■ TAREFAS A CONCLUIR
(1) No texto sobre o discurso de Marcelo Rebelo de Sousa, que entidade organizou o jantar referido?
(2) Prossiga, por favor, com o texto sobre o discurso de Marcelo Rebelo de Sousa, continuando-o a partir da última frase.

■ TEXTO DA PÁGINA
====

A intenção do Presidente da República, apurou o Observador, foi também marcar uma diferença entre o passado mais recente e o presente. Até há bem pouco tempo, acredita Marcelo, havia quem no centro-direita estivesse convencido que bastava esperar que o PS caísse para que o poder mudasse de mãos, que não era importante apresentar-se inequivocamente como solução; agora, no entanto, já existe a perceção de que é importante preparar uma solução que seja sustentável para o futuro. Na perspetiva do Presidente, depois de andar há anos a alertar para a importância de se constituir uma alternativa ao PS, finalmente perceberam.
Sem nunca nomear os protagonistas, o alcance das palavras de Marcelo Rebelo de Sousa é óbvio: Luís Montenegro percebeu o que Rui Rio não percebera — o centro-direita tinha de se mobilizar para constituir uma verdadeira alternativa. Curiosamente, nota um dos comensais que estiveram no jantar organizado pelo Harvard Club of Portugal, este discurso mais otimista do Presidente da República aconteceu dois dias antes de o semanário Expresso publicar uma sondagem que apontava para uma queda vertiginosa do PS e, sobretudo, para o empate a 30% entre PS e PSD. “Talvez já soubesse o que aí vinha”, comenta um dos participantes desse jantar.
Numa longa dissertação considerada “brilhante”, em que “90% foi sobre a evolução geopolítica”, e sem nunca falar do partido A ou do partido B, Marcelo Rebelo de Sousa quis convencer o auditório de que havia renovadas razões para continuar a acreditar na vida para lá do PS — ou num sistema político-partidário que não tenha os socialistas no centro, transformados numa espécie de pivô permanente, exercendo esse poder com partidos na esquerda ou na direita. O tal cenário da “mexicanização” do regime, frisou o Presidente da República, parece estar afastado.

====

■ DADOS RECOLHIDOS
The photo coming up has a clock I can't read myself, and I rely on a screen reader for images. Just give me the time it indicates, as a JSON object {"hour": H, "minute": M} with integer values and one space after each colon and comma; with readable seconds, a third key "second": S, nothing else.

====

■ RESULTADOS POR TAREFA
(1) O Harvard Club of Portugal.

(2)
Marcelo terá ainda acrescentado que os sinais que vai lendo no centro-direita lhe permitem ter boas perspetivas sobre uma solução de poder que não inclua forças radicais ou populistas — tema que tem alimentado vários recados presidenciais a Luís Montenegro. “Marcelo não falou dos nomes dos partidos ou dos líderes, mas sempre deixou claro que era do PSD que falava como alternativa. Isto enquanto explicava que essa alternativa era sem as forças da direita radical. Carregou várias vezes na tecla do ‘começa agora a haver alternativa à direita’ e de que o ‘ciclo estava a mudar’”, reforça outro dos convidados do evento apresentado como “cocktail & dinner with his excellency Marcelo Rebelo de Sousa, President of the Portuguese Republic”.
O calendário que está no bolso de Marcelo
Os ecos desta intervenção de Marcelo Rebelo de Sousa à porta fechada chegaram naturalmente aos sociais-democratas, há muito agastados com os sucessivos ralhetes públicos do Presidente da República. Ainda na segunda-feira, na primeira vez que falou sobre o momento difícil que o Governo atravessa à boleia da comissão parlamentar de inquérito à TAP, Marcelo não deixou de censurar António Costa, de recuperar a ameaça de dissolução da Assembleia da República, mas — e esta é parte que mais incomoda o PSD — de dizer que não havia uma “alternativa óbvia” aos socialistas.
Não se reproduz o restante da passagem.